Racial-ethnicity risk rates help people and doctors plan for eye care and take extra precautions if appropriate. Since Asian Americans are the second fastest growing population in the U.S.– a trend likely to continue for years to come– such risk information is urgently needed.

The study also detailed the Asian American ethnic groups most likely to develop the three main types of glaucoma: open-angle (OAG, the most common form), narrow-angle (NAG), and normal-tension (NTG).

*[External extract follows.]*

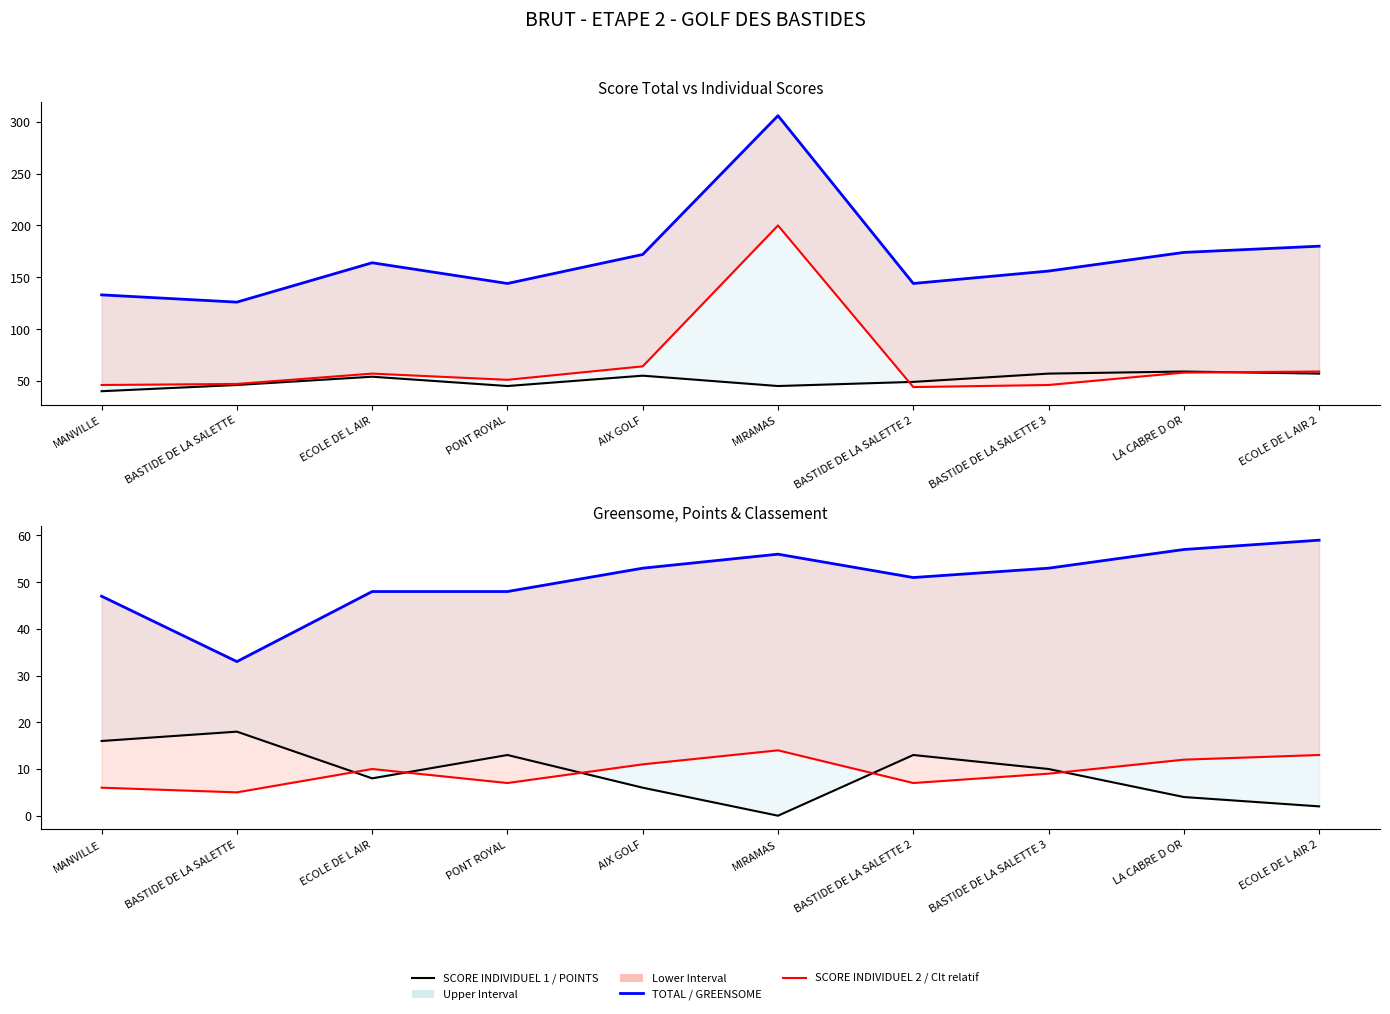

What is the total value across all series at ECOLE DE L AIR?

341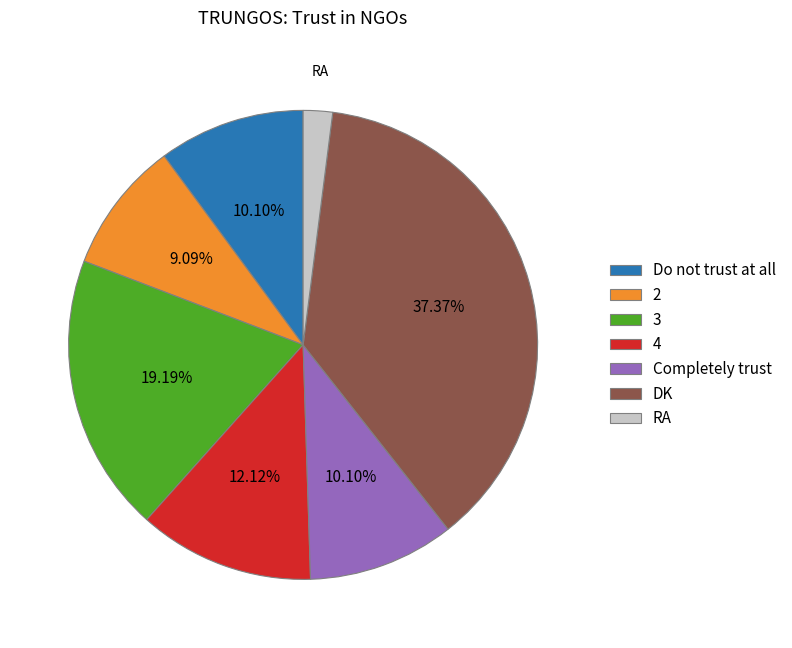

What percentage is the 3 slice, to the nearest percent?

19%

The rate of NAG was higher in Asian Americans than in any other racial group in the study and highest of all among Chinese and Vietnamese Americans. With NAG, the part of the eye that drains excess fluid becomes blocked and pressure builds up in the eye; the patient usually feels severe, rapid-onset pain and needs immediate treatment to prevent vision damage. The risk of NTG was three to 10 times higher in Japanese Americans than other Asian ethnicities studied, and nearly all of the Asian sub-groups were at higher risk than non-Asian Americans. With NTG, the optic nerve and vision sustain damage even though the pressure within the eye remains within "normal" levels. Among Asian Americans, OAG rates were highest among Japanese Americans (about 9.5 percent), followed by Indian and Pakistani Americans (about 7.7 percent).

The study was led by Joshua D. Stein, MD, Kellogg Eye Center, University of Michigan, who said the results have implications for patient care.

"For example, the inner eye angle anatomy of patients of Chinese or Vietnamese ancestry should be carefully examined," Dr. Stein said. "And since NTG won't be detected by simply measuring intraocular pressure (IOP), eye doctors need to assess the status of the optic nerve in patients whose ethnicity makes them more susceptible to this type of glaucoma," he added. He and his coauthors recommend that future studies explore potential genetic and environmental reasons for some of the observed differences in glaucoma rates among the different races and Asian ethnicities.